I think it’s the fact that Gateway is really invested in understanding what is necessary for today’s worker. Our technology infrastructure, the classrooms and laboratories we’ve been able to put together with support of the community and the private sector are models around the country, and we’re looked at as one of the leading colleges in the country to help develop workforce training programs that are aligned with industry skill standards.

Q: Would you say that Gateway is an innovator?

A: Absolutely. We’ve been very fortunate. Gateway was listed on the Great Lakes (Manufacturing Council’s) Best Practices for Manufacturing. We’re an M school for the National Association for Manufacturing. This year we were identified as a lead school for sustainability in part of the Second Nature Initiative, nationally one of 13 colleges to be selected and the top two-year college in America for sustainability. Our business programs were accredited, the first time a two-year college was accredited. So we align now with UW-Parkside in our business school. Our freshwater technology program is aligned with the Water Council out of Milwaukee. We continue to look for ways to elevate our programs to ensure students are getting the skills necessary for the job market but also necessary for advanced education.

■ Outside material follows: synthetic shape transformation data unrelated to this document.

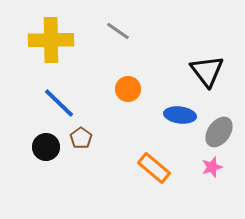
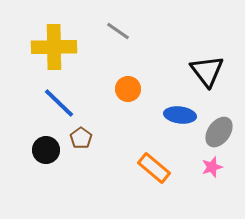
yellow cross: moved 3 px right, 7 px down
black circle: moved 3 px down
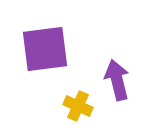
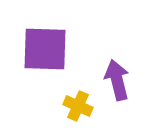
purple square: rotated 9 degrees clockwise
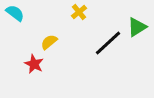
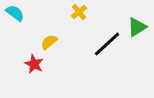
black line: moved 1 px left, 1 px down
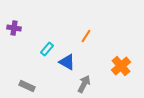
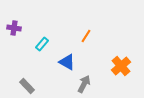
cyan rectangle: moved 5 px left, 5 px up
gray rectangle: rotated 21 degrees clockwise
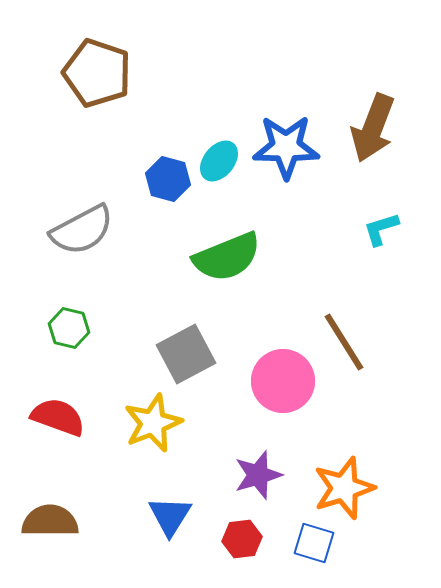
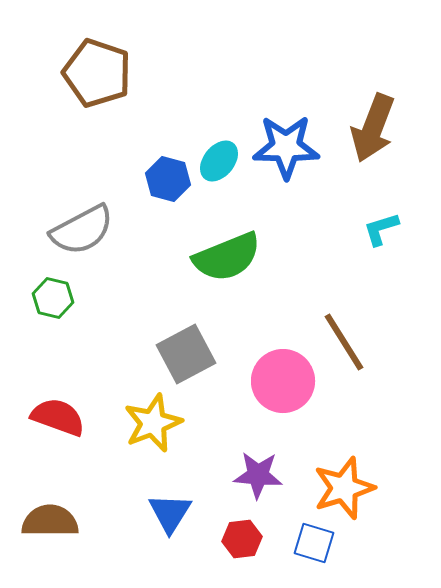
green hexagon: moved 16 px left, 30 px up
purple star: rotated 21 degrees clockwise
blue triangle: moved 3 px up
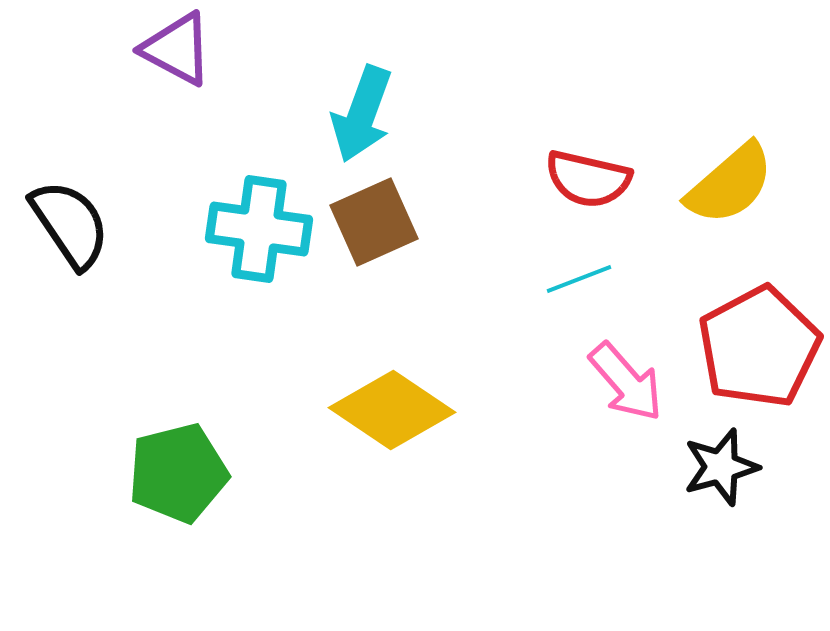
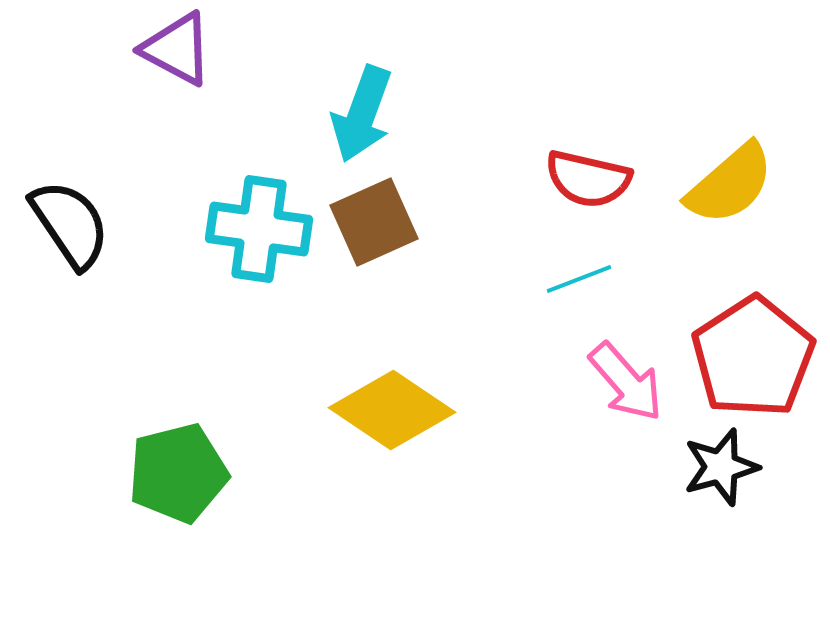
red pentagon: moved 6 px left, 10 px down; rotated 5 degrees counterclockwise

Q: It sounds as if Gateway should be a four-year college.

A: We have a lot of four-year options. We have a 30-credit general education transfer agreement with the University of Wisconsin-Parkside. We have many program agreements where you can transfer up to 70 credits to UW-Parkside. About 20 percent of our student population at Gateway already has a baccalaureate degree. We do offer some baccalaureate transfer programs with the University of Wisconsin-Stout, Parkside, Carthage and Whitewater. Whenever we can align our programs with four-year programs we try to do that. We think it makes for a seamless pathway for adult learners.

Q: There is a new funding formula in place that helps to reduce some of the tax burden on local taxpayers. Could you explain how that works?

A: Currently this year the governor made an investment of $400 million to help buy down the property tax that had supported the technical colleges. Which means there will be a drastic reduction in the homeowners’ property tax bills supporting technical colleges. That money is being made up by the state revenues. A third of the technical college’s revenue will be funded by the state, about a third by the local property tax and about a third will come from tuition, fees and some federal programs we are supported by.

Q: Is there some additional funding?

A: Along with that, the governor added another $35.4 million for advanced training to help reduce the wait list for those individuals who had been trying to get into a technical college but for some reasons the courses were full or the programs were full. So now we have an opportunity to expand some of those programs.

Q: How does the new performance-based funding affect Gateway?

A: Because of performance-based funding, Gateway will receive $450,000 more from the state than it did last year.

Q: What is Gateway’s standing in the community?

A: We have a strong relationship with our community highlighted by our business partnerships. We have a 90 percent job placement rate of our students and a 97 percent job satisfaction rate by employers who are hiring our students. So I think Gateway’s position in our community is highly valued.